The image below is a geometric stretch of Andromeda that tries to simulate an overhead view. Though this causes some obvious gross distorions it does provide an easier visualization of the overall structure of the dust lanes.

Geometric Stretch of M31

The interactions with M32 or M33 may also be the root cause of the massive star cloud known as NGC 206. It's one of the largest such regions in our local galaxy group and no comparably sized stellar association exists within the Milky Way itself. NGC 206 is the bright concentration of stars just in front of the odd intersection of two dust lanes towards the left of M31's disk, and shown below as a 100% resolution crop. It's possible that some individual supergiant stars have been resolved within the image, but it is difficult to be sure of distinguishing these from tight clusters of stars that are undoubtably also constituents of NGC 206.

NGC 206

Andromeda is one of the few intergalactic objects that exhibit a blue shift and is approaching the Milky Way at around 100km/s. The effects of satellite galaxy mergers will be nothing compared to the eventual cataclysmic collision and merger of Andromeda and the Milky Way. Don't hold your breath for this event though as it's not expected for another 4.5 billion years or so - double the present age of our solar system (...more than enough time to get around to those DIY jobs you have been putting off forever. Err, moving swifly on...).

Technical Details

Location Pumpkin Patch Observatory, Bourn, Cambridge, UK
Acquisition Date 2009 10 11 - 2010 01 06
Exposure 20x20m Ha, 21x20m OIII, 19x20m SII. Total 20hrs narrowband (Another 20+ hrs of exposure was rejected due to insufficient quality). 13x5m Red used for broadband continuum subraction.
Optics Astro Optik 400mm Cassegrain @ prime focus (f=1200mm)
Filters Astrodon Ha, OIII, SII 6nm narrowband; Red E-Series (60nm bandwidth); YR Cyclops filter wheel
Mount Paramount ME
Guiding Borg 101ED/SBIG ST402ME
Camera FLI Microline 16803
Software Maxim/DL 5, CCDStack, Photoshop CS
NotesR=Ha, G=O3, B=S2. This false colour mapping coupled with a colour balance targetting white stars & central core, along with a grey background, rendered a relatively natural "broadband" look to the galaxy.

The broadband continuum subtraction processing was based on the work of Filipe Alves and Mikael Svalgaard. Thanks for sharing guys, and in particular to Filipe for bringing it to my attention.

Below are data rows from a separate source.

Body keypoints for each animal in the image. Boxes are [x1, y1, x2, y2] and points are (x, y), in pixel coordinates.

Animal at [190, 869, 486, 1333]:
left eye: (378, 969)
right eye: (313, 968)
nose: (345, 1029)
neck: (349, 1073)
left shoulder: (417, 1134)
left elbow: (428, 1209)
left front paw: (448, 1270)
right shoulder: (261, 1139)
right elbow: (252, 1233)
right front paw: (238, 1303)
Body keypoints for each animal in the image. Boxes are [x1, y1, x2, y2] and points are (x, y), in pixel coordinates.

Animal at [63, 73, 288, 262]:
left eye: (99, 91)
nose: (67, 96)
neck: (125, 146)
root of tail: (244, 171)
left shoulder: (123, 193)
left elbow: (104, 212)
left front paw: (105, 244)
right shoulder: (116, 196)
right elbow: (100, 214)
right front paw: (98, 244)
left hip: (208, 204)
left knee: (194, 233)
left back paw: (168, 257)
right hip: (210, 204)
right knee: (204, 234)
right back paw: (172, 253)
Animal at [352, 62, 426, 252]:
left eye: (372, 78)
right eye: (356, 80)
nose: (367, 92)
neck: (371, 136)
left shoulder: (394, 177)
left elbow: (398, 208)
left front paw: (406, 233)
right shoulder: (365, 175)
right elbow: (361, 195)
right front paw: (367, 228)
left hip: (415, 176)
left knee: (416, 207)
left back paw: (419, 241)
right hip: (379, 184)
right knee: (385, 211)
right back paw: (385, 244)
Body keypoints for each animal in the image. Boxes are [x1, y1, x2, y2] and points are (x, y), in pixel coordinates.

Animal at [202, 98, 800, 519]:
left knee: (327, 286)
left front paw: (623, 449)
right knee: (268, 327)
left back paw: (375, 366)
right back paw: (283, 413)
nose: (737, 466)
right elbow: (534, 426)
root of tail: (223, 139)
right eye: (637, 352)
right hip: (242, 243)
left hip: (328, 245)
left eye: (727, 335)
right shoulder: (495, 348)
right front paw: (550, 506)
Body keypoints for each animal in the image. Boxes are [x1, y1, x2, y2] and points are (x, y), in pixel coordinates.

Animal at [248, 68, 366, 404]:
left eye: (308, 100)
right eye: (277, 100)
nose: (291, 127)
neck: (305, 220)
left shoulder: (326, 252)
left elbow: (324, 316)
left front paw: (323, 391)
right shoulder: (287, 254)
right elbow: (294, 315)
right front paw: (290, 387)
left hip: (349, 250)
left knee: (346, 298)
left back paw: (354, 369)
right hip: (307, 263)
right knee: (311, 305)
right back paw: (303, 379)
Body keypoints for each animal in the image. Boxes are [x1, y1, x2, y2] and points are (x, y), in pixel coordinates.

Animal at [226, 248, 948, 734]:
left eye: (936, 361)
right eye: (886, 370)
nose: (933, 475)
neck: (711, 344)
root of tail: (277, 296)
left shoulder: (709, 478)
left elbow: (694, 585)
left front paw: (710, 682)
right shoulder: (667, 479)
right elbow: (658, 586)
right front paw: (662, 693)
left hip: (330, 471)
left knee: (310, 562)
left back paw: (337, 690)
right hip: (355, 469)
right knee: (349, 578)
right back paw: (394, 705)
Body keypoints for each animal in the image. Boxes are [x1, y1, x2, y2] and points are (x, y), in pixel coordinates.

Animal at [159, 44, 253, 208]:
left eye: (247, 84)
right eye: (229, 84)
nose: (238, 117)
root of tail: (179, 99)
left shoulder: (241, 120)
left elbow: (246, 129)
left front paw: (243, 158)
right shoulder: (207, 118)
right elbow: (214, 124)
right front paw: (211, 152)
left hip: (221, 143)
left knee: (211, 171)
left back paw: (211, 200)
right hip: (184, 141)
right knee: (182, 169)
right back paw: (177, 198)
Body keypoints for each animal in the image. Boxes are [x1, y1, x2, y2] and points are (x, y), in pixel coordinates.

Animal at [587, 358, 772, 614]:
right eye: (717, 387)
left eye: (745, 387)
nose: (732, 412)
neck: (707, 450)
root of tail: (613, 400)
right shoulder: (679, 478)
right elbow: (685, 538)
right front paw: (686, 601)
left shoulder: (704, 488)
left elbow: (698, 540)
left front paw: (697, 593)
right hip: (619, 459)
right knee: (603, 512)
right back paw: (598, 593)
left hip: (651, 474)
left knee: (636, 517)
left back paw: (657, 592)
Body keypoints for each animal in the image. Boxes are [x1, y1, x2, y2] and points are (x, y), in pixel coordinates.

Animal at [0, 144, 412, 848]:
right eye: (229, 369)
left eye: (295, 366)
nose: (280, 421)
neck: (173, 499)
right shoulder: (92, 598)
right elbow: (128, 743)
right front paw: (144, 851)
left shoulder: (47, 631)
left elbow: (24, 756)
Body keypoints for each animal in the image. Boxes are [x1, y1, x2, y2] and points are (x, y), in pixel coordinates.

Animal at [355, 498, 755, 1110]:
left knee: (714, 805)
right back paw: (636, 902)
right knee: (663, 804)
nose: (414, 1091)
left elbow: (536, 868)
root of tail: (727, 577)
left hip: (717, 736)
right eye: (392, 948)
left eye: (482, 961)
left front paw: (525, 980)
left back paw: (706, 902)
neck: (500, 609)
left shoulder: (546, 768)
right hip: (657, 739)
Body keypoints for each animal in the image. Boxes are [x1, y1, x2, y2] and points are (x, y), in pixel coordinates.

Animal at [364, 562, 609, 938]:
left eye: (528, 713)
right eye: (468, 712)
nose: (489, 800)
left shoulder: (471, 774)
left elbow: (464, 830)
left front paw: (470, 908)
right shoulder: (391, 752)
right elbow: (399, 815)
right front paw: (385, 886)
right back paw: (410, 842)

The technique was described earlier in a paper by William H. Waller.

CCDStack was used for deconvolution-based FWHM matching of the red continuum image to the Ha, and then scaling and subtraction of this from the Ha master.

Broadband filter based continuum subtraction can perhaps be viewed as a poor man's method of continuum subtraction. The superior technique is to use specialist off-band narrowband continuum filters. These filters have a similar bandwidth to the narrowband filters, but are slightly offset from the emission line. This avoids the continuum sample including the emission line itself, as well as other lines, and also provides a closer match of star FWHMs between the continuum and narrowband images. This results in improved isolation of the pure emission line objects, and cleaner removal of stars. Broadband continuum subtraction does however require less exposure time to aquire the necessary equivalent signal level compared to narrowband continuum filters and it doesn't require the purchase of an expensive specialist filter.